### [THE PROBLEM]
Your task is to print each record exactly as it reads.

=== Section Start ===

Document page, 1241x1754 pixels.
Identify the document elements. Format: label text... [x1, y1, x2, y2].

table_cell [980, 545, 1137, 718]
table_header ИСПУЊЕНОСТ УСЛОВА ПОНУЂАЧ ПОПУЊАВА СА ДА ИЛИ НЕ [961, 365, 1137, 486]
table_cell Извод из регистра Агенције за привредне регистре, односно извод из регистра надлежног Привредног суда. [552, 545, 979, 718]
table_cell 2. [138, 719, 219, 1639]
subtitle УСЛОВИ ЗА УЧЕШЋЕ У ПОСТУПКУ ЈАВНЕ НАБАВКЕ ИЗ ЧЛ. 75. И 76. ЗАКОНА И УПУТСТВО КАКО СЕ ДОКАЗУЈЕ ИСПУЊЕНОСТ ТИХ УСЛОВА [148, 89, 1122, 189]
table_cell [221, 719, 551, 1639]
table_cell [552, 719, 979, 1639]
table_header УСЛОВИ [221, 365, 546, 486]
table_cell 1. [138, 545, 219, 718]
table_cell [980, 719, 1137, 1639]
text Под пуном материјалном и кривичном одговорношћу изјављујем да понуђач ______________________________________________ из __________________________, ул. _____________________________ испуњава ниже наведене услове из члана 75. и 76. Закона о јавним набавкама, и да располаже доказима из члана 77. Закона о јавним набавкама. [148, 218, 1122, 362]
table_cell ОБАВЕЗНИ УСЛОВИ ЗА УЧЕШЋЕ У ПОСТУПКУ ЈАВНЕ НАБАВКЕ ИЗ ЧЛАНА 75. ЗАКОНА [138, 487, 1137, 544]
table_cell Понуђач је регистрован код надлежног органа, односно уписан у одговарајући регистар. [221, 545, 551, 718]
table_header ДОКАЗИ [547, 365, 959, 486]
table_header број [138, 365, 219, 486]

=== Section End ===

### [FINAL ANSWER]
Document page, 1241x1754 pixels.
Identify the document elements. Format: label text... [x1, y1, x2, y2].

table_cell [980, 545, 1137, 718]
table_header ИСПУЊЕНОСТ УСЛОВА ПОНУЂАЧ ПОПУЊАВА СА ДА ИЛИ НЕ [961, 365, 1137, 486]
table_cell Извод из регистра Агенције за привредне регистре, односно извод из регистра надлежног Привредног суда. [552, 545, 979, 718]
table_cell 2. [138, 719, 219, 1639]
subtitle УСЛОВИ ЗА УЧЕШЋЕ У ПОСТУПКУ ЈАВНЕ НАБАВКЕ ИЗ ЧЛ. 75. И 76. ЗАКОНА И УПУТСТВО КАКО СЕ ДОКАЗУЈЕ ИСПУЊЕНОСТ ТИХ УСЛОВА [148, 89, 1122, 189]
table_cell [221, 719, 551, 1639]
table_cell [552, 719, 979, 1639]
table_header УСЛОВИ [221, 365, 546, 486]
table_cell 1. [138, 545, 219, 718]
table_cell [980, 719, 1137, 1639]
text Под пуном материјалном и кривичном одговорношћу изјављујем да понуђач ______________________________________________ из __________________________, ул. _____________________________ испуњава ниже наведене услове из члана 75. и 76. Закона о јавним набавкама, и да располаже доказима из члана 77. Закона о јавним набавкама. [148, 218, 1122, 362]
table_cell ОБАВЕЗНИ УСЛОВИ ЗА УЧЕШЋЕ У ПОСТУПКУ ЈАВНЕ НАБАВКЕ ИЗ ЧЛАНА 75. ЗАКОНА [138, 487, 1137, 544]
table_cell Понуђач је регистрован код надлежног органа, односно уписан у одговарајући регистар. [221, 545, 551, 718]
table_header ДОКАЗИ [547, 365, 959, 486]
table_header број [138, 365, 219, 486]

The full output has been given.